— Attività da svolgere —
- 1) Traduci in inglese questa frase del testo sulla cannabis light: "Il riferimento allo 0,2% di THC è quello fissato dalla legge per le varietà di cannabis ad uso industriale."
- 2) Nel testo sulla cannabis light, quali persone, aziende, enti e testate sono indicati con un nome proprio? Elencali tutti.
- 3) Prosegui il testo sulla cannabis light a partire dalla sua ultima frase.

___ Testo fornito

Sono passati alcuni giorni da quando i Nas dei carabinieri, hanno prelevato dei campioni di cannabis light a marchio EasyJoint in diversi growshop italiani per verificare il livello di THC presente nelle infiorescenze.
L’operazione era stata raccontata da Luca Marola, amministratore dell’azienda, in un video in cui spiegava ciò che stava accadendo. “Da questa mattina i Nas su indicazione del ministero della Sanità hanno iniziato i controlli e la campionatura dei prodotti in numerosi negozi nostri rivenditori. L’obiettivo principale di tale visita ai rivenditori è l’analisi dell’effettivo valore di Thc presente nei prodotti EasyJoint che dev’essere, e lo abbiamo ribadito più volte, al di sotto dello o,2 per cento. L’obiezione vera e propria riguarda l’etichettatura del prodotto e le sue possibili destinazioni. Qui, sul modo di presentare l’infiorescenza di cannabis per la sua commercializzazione, si gioca l’intero progetto di provocazione istituzionale su cui si basa EasyJoint”.
Nei giorni successivi, commentando l’operazione con Giornalettismo, Marola ha puntualizzato che: “Benvengano i Nas, così togliamo dal dibattito l’incertezza sul livello di thc della cannabis light: il livello di thc è allo 0,2% e noi ovviamente prima di mettere in commercio delle infiorescenze di cannabis facciamo sempre le analisi e sappiamo che è inferiore. Però è giusto che venga certificato che sia come dichiariamo”.
Il riferimento allo 0,2% di THC è quello fissato dalla legge per le varietà di cannabis ad uso industriale. E’ vero che la legge italiana sulla canapa approvata di recente ha spostato il THC massimo allo 0,6%, ma nella legge si parla di infiorescenze in campo al momento dei controlli, e non fa riferimento al prodotto commercializzato. In realtà in tutto il testo di legge le infiorescenze non sono nominate: era presente un articolo nella prima bozza delle legge che però è stato eliminato prima dell’approvazione finale.

______
___ Estratti delle voci

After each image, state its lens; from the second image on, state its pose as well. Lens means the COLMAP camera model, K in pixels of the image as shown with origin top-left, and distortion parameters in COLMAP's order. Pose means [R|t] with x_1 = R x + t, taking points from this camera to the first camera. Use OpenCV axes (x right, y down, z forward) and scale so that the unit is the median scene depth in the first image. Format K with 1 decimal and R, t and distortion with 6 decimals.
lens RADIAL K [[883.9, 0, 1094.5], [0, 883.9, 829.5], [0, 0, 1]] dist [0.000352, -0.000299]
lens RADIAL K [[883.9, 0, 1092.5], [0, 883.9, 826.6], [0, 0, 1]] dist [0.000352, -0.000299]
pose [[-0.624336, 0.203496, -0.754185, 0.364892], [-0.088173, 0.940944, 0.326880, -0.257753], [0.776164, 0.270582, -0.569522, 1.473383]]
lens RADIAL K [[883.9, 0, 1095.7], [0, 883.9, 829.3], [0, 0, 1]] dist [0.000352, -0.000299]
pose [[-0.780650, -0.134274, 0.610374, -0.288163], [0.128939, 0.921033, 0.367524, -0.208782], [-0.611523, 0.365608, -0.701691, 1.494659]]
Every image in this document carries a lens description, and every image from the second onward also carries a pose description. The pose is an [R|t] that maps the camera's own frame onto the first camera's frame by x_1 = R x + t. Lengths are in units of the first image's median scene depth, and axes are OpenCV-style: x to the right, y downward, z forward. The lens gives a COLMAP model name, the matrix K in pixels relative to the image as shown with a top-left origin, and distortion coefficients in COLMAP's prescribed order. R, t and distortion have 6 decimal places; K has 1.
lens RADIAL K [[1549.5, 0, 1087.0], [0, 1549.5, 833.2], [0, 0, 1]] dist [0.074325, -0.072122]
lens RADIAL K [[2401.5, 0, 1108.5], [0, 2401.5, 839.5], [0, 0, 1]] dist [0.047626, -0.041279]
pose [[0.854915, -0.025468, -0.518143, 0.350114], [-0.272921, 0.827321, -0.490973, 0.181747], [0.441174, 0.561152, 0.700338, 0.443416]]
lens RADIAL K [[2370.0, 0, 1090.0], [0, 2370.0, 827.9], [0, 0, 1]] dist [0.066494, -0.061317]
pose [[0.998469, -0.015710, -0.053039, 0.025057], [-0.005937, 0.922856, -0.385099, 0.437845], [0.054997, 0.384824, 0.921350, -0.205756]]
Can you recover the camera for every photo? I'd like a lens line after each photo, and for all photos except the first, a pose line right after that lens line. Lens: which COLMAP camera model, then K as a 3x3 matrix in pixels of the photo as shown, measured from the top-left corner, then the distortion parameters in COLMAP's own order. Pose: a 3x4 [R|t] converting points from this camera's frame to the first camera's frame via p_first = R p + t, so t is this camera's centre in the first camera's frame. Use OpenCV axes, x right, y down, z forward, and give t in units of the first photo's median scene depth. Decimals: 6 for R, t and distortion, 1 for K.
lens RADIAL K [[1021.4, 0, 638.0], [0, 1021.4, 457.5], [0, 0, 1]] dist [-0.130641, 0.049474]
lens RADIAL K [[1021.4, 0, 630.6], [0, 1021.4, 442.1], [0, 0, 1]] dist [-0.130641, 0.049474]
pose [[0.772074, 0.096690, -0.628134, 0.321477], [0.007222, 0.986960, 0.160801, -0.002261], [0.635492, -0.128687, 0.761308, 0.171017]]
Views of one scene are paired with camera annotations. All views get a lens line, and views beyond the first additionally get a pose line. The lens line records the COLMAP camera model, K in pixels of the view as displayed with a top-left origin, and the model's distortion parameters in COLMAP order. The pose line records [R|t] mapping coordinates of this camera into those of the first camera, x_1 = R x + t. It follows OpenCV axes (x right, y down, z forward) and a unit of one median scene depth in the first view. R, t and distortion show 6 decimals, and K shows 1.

______

— Soluzioni —
- 1) The reference to 0.2% THC is the one set by law for cannabis varieties for industrial use.

- 2)
- Nas
- EasyJoint
- Luca Marola
- ministero della Sanità
- Giornalettismo

- 3)
Tanto che nei giorni scorsi 7 deputati del M5S hanno presentato una risoluzione alle Commissioni Affari Sociali e Agricoltura di Montecitorio per consentire da subito l’uso floreale ed erboristico delle infiorescenze da canapa industriale.
Ed è proprio per insistere su questo punto che era nata EasyJoint, cercando di andare al di là del lato meramente commerciale per trasformare l’idea in un’operazione sociale che portasse alla piena accettazione delle infiorescenze dopo aver dimostrato che possono essere un valore aggiunto, e non da poco, per i canapicoltori italiani. “Abbiamo deciso, nell’ambiguità normativa dovuta alla rimozione del concetto stesso di infiorescenza, di prendere il fiore, l’infiorescenza, la cui commercializzazione non è esplicitamente proibita, e di metterla in commercio dandole un effettivo valore economico”, racconta infatti nel video.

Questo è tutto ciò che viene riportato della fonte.